[EXERCISE BRIEF]: Take the material below and reproduce, word for word, only the lines from the line with "right knee: (654, 849)" through the line with "nose: (643, 785)".

[SUPPLIED INFORMATION]:
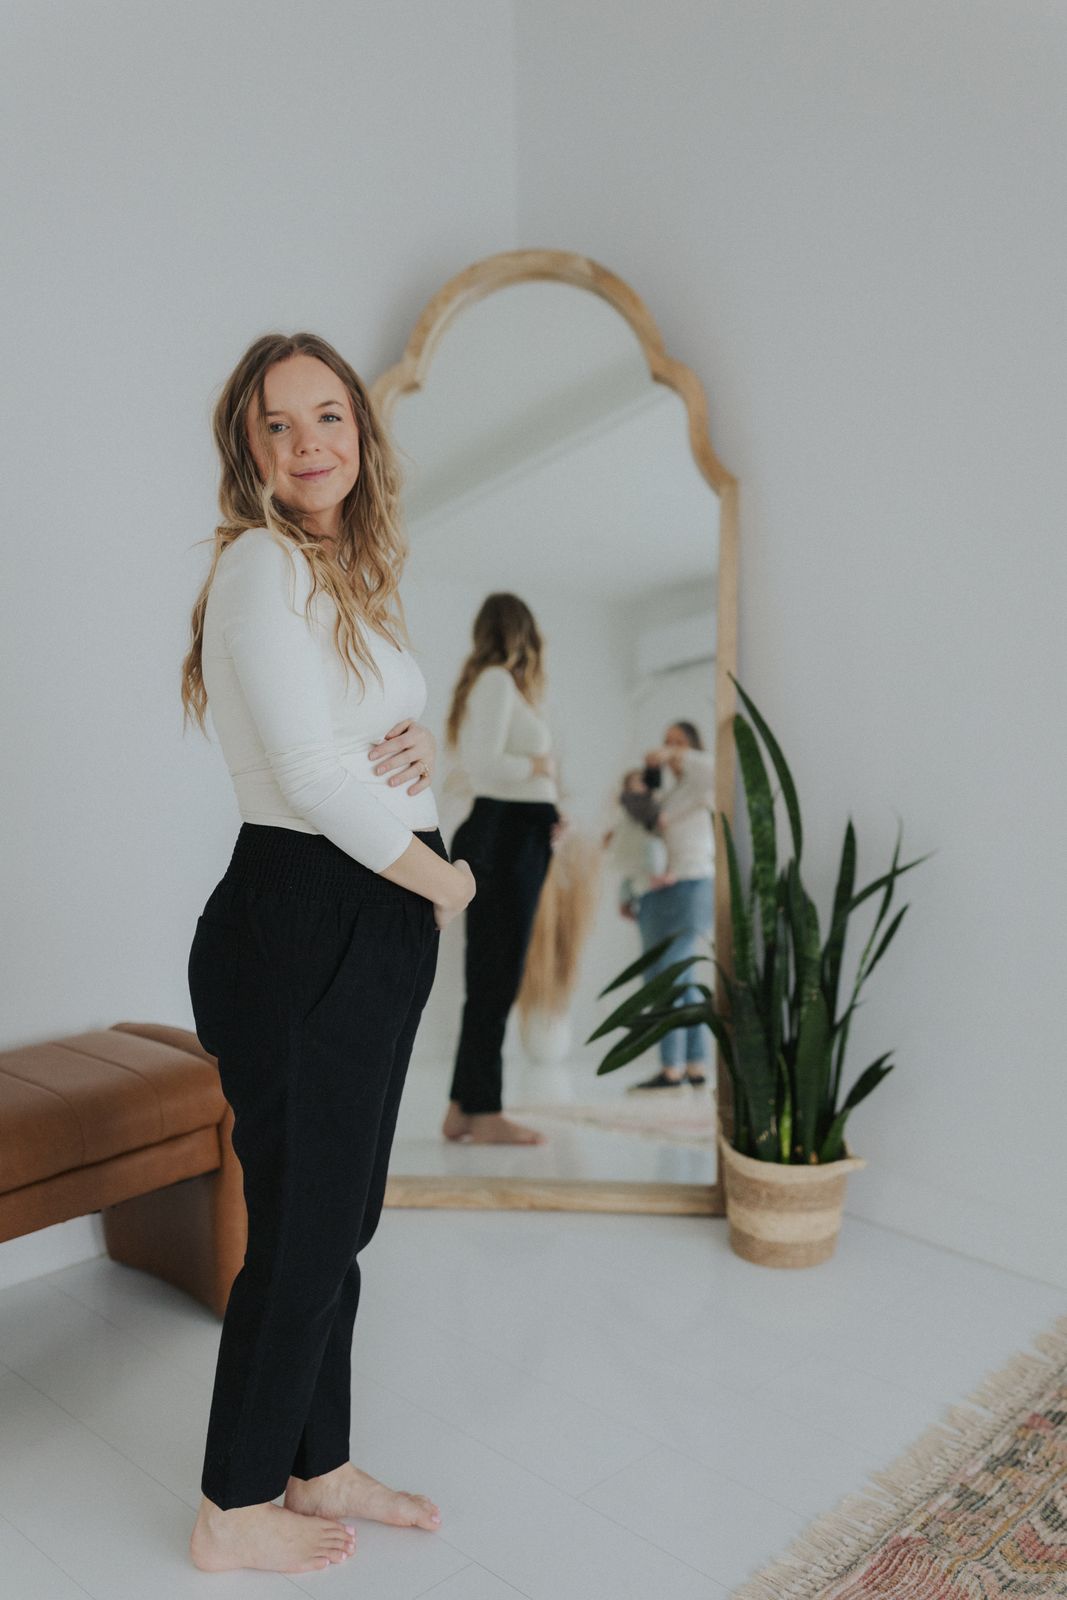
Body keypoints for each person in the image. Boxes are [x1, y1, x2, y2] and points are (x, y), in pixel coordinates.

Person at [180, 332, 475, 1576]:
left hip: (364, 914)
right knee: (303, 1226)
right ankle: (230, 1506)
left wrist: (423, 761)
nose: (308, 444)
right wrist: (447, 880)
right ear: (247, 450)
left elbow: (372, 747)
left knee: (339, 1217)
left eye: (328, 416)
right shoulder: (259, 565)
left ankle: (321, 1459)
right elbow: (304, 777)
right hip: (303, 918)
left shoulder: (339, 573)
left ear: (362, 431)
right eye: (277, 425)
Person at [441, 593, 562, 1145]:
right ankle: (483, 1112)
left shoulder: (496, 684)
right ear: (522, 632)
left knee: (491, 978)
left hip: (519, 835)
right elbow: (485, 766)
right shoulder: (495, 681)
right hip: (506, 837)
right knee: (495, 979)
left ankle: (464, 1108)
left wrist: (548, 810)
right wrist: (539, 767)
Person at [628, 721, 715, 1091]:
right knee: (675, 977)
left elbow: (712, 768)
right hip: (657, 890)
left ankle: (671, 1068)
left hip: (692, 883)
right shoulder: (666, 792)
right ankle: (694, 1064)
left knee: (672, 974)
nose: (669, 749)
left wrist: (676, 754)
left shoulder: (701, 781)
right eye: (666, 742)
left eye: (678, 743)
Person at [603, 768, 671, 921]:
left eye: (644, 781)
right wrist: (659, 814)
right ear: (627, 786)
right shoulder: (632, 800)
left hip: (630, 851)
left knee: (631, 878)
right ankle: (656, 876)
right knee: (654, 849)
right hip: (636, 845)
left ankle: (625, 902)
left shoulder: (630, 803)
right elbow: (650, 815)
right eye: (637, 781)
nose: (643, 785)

...

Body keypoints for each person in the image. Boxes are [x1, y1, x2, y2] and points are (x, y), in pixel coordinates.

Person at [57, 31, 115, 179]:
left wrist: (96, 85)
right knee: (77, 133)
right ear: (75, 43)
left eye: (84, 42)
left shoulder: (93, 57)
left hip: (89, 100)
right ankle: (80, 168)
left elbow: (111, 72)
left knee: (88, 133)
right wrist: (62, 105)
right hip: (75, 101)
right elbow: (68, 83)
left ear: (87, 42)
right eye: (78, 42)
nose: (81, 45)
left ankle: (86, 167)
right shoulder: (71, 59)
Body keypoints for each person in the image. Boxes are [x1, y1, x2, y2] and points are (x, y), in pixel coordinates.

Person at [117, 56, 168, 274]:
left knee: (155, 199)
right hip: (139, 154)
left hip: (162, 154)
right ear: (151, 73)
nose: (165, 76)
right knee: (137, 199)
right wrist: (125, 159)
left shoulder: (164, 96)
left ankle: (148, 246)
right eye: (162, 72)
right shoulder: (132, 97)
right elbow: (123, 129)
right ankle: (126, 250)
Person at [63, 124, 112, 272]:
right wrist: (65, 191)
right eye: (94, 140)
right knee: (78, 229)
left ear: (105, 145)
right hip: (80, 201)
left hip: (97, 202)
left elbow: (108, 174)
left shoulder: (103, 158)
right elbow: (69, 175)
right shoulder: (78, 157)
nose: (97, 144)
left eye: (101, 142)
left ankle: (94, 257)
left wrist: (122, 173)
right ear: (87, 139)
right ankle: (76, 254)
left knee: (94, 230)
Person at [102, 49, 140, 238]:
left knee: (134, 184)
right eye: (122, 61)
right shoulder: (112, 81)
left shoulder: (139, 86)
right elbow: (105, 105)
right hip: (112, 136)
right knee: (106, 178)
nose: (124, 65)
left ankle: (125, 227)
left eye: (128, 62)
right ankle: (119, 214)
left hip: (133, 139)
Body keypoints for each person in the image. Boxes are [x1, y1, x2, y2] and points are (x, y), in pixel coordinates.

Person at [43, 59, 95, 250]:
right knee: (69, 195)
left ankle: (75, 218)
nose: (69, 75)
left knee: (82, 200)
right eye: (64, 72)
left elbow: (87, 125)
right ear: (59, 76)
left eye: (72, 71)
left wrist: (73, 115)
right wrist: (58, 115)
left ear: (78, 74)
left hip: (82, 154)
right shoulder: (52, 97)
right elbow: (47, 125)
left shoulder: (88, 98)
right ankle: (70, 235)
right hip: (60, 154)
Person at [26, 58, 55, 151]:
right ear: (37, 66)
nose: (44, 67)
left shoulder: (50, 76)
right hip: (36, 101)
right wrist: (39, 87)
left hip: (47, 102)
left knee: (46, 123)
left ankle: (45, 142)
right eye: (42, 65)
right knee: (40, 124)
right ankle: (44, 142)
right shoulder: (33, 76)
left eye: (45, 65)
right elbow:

* * *

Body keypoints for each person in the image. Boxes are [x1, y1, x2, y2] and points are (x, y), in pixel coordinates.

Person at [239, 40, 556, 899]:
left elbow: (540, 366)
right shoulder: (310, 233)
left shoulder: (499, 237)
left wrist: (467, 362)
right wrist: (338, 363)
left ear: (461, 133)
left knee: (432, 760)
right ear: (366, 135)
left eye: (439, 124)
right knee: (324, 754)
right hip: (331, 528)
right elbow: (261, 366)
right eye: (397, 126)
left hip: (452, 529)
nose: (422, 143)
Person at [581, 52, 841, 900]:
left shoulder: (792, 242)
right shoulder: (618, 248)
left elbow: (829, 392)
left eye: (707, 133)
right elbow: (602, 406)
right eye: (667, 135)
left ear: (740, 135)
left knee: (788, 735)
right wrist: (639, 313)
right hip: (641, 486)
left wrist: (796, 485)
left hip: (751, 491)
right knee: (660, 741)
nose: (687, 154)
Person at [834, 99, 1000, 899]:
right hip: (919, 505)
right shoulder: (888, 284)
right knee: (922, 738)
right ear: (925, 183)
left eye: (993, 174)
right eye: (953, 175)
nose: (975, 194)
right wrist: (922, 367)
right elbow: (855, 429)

[ANSWER TO THIS PROBLEM]:
right knee: (654, 849)
right hip: (636, 845)
left ankle: (625, 902)
left shoulder: (630, 803)
right elbow: (650, 815)
right eye: (637, 781)
nose: (643, 785)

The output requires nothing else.